↓

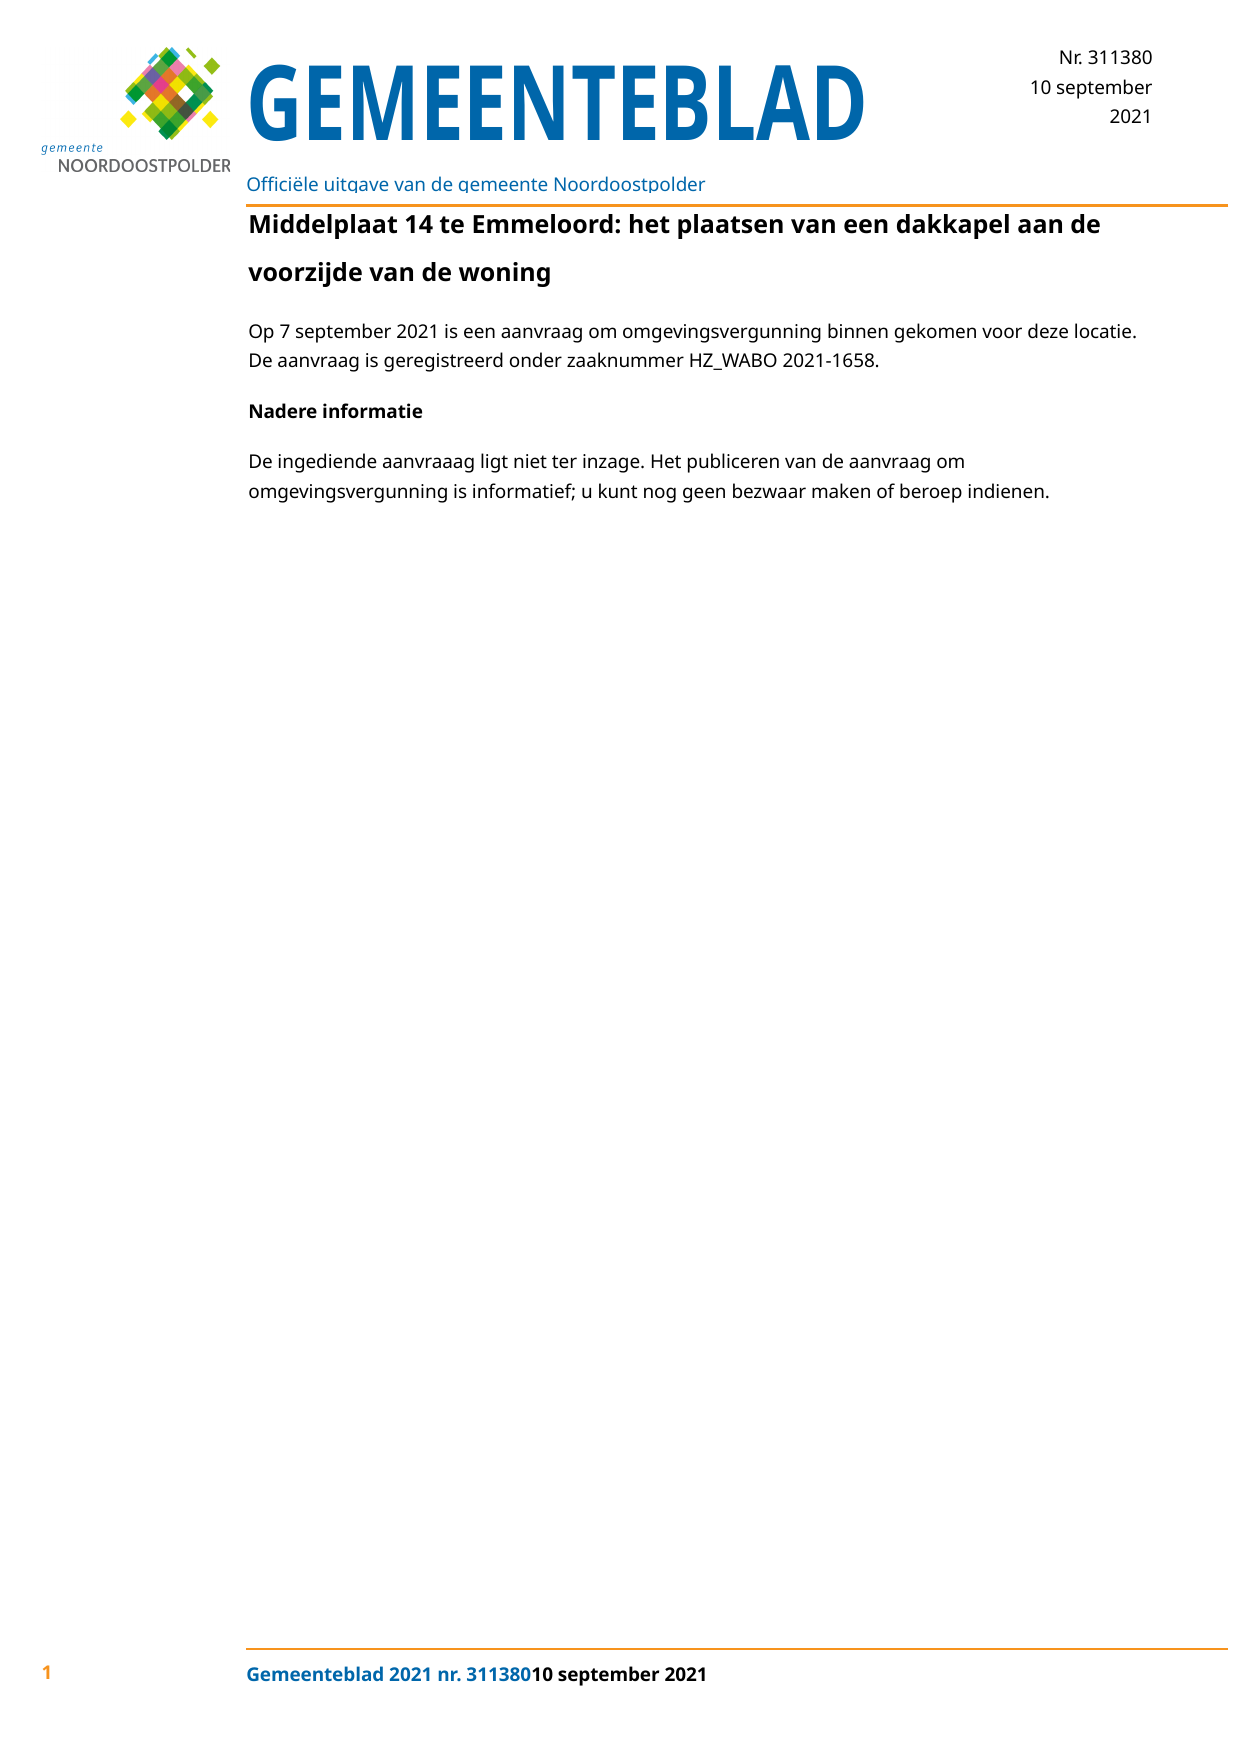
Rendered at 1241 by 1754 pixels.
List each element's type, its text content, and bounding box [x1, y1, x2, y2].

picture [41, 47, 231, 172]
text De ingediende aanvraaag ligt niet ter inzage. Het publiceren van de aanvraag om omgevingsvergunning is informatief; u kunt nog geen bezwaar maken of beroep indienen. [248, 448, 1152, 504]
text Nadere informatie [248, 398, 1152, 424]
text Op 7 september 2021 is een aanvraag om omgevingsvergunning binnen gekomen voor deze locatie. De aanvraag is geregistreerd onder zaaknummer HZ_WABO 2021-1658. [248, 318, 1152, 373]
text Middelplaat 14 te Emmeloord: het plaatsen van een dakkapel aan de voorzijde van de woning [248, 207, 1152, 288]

↑

__SET TASK__
Render the entries above as a two-column CSV with the headers instruction and response. Each entry gets one row holding its request and its answer, each in a single quoted field with line breaks replaced by spaces, and the pictures left out.

__RIGHT ANSWER__
instruction,response
"Rendered at 1241 by 1754 pixels. List each element's type, its text content, and bounding box [x1, y1, x2, y2].","picture [41, 47, 231, 172] text De ingediende aanvraaag ligt niet ter inzage. Het publiceren van de aanvraag om omgevingsvergunning is informatief; u kunt nog geen bezwaar maken of beroep indienen. [248, 448, 1152, 504] text Nadere informatie [248, 398, 1152, 424] text Op 7 september 2021 is een aanvraag om omgevingsvergunning binnen gekomen voor deze locatie. De aanvraag is geregistreerd onder zaaknummer HZ_WABO 2021-1658. [248, 318, 1152, 373] text Middelplaat 14 te Emmeloord: het plaatsen van een dakkapel aan de voorzijde van de woning [248, 207, 1152, 288]"